■ Excerpt

-*-*-

I’ve created an imaginary “talent basket” for people with imaginary talent. To be internet trendy I might call it “virtual talent”. The idea is to have a balloon debate, chucking out those with the least talent, leaving anyone who has real talent in the basket.

Here are a few candidates: Jade Goody, Heather Mills, Eddie "The Eagle" Edwards, Piers Morgan, Pete Doherty, Liz Hurley, Tracey Emin and Damien Hirst. Who should go and who should be saved?

Jade Goody and Tracey Emin, as far as I can see, have no talent whatsoever. Of these two, I think I would chuck out Emin first simply because - although I can’t find any evidence of her ever having said so - she believes she may have some talent. Jade Goody, on the other hand, I’m sure, has never given it much thought.

Eddie "The Eagle" Edwards had guts, no doubt about that, but there wasn’t any talent, not even any showmanship. He simply launched himself down a ramp with a pair of skis, bounced over the edge and fell over. So he has to go.

-*-*-

Rewrite the stretch of the talent-basket piece from "I’ve created an" through "should be saved?", replacing "basket" with "hamper".

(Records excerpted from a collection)

-*-*-

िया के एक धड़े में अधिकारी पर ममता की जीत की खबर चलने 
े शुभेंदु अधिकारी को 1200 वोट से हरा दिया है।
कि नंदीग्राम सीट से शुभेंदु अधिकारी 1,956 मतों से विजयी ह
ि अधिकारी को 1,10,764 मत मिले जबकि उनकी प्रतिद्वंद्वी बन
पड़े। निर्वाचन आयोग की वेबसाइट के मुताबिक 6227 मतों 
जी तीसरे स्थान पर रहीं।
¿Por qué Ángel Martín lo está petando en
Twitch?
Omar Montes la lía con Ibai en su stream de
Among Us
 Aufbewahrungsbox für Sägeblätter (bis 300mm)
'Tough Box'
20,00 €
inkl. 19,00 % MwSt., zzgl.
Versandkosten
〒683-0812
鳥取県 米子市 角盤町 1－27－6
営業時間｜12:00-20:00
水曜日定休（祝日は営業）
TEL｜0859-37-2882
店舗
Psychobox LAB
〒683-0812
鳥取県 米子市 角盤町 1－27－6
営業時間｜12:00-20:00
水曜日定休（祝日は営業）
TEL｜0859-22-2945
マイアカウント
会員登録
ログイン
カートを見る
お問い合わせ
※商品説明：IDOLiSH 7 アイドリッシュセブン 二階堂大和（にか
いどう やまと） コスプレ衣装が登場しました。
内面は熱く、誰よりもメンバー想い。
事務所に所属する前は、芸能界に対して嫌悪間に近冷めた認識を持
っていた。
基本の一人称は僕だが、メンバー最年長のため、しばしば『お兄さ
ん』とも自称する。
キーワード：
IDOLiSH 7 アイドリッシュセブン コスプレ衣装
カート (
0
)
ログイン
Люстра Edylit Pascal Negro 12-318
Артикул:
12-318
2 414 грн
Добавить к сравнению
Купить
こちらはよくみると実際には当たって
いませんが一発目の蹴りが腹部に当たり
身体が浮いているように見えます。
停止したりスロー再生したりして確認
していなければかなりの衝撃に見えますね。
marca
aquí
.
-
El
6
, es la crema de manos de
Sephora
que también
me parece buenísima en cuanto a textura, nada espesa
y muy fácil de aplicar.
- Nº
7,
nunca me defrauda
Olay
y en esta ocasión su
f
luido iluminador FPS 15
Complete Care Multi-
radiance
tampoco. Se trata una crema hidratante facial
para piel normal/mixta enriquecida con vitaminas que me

-*-*-

■ Reply
I’ve created an imaginary “talent hamper” for people with imaginary talent. To be internet trendy I might call it “virtual talent”. The idea is to have a balloon debate, chucking out those with the least talent, leaving anyone who has real talent in the hamper.

Here are a few candidates: Jade Goody, Heather Mills, Eddie "The Eagle" Edwards, Piers Morgan, Pete Doherty, Liz Hurley, Tracey Emin and Damien Hirst. Who should go and who should be saved?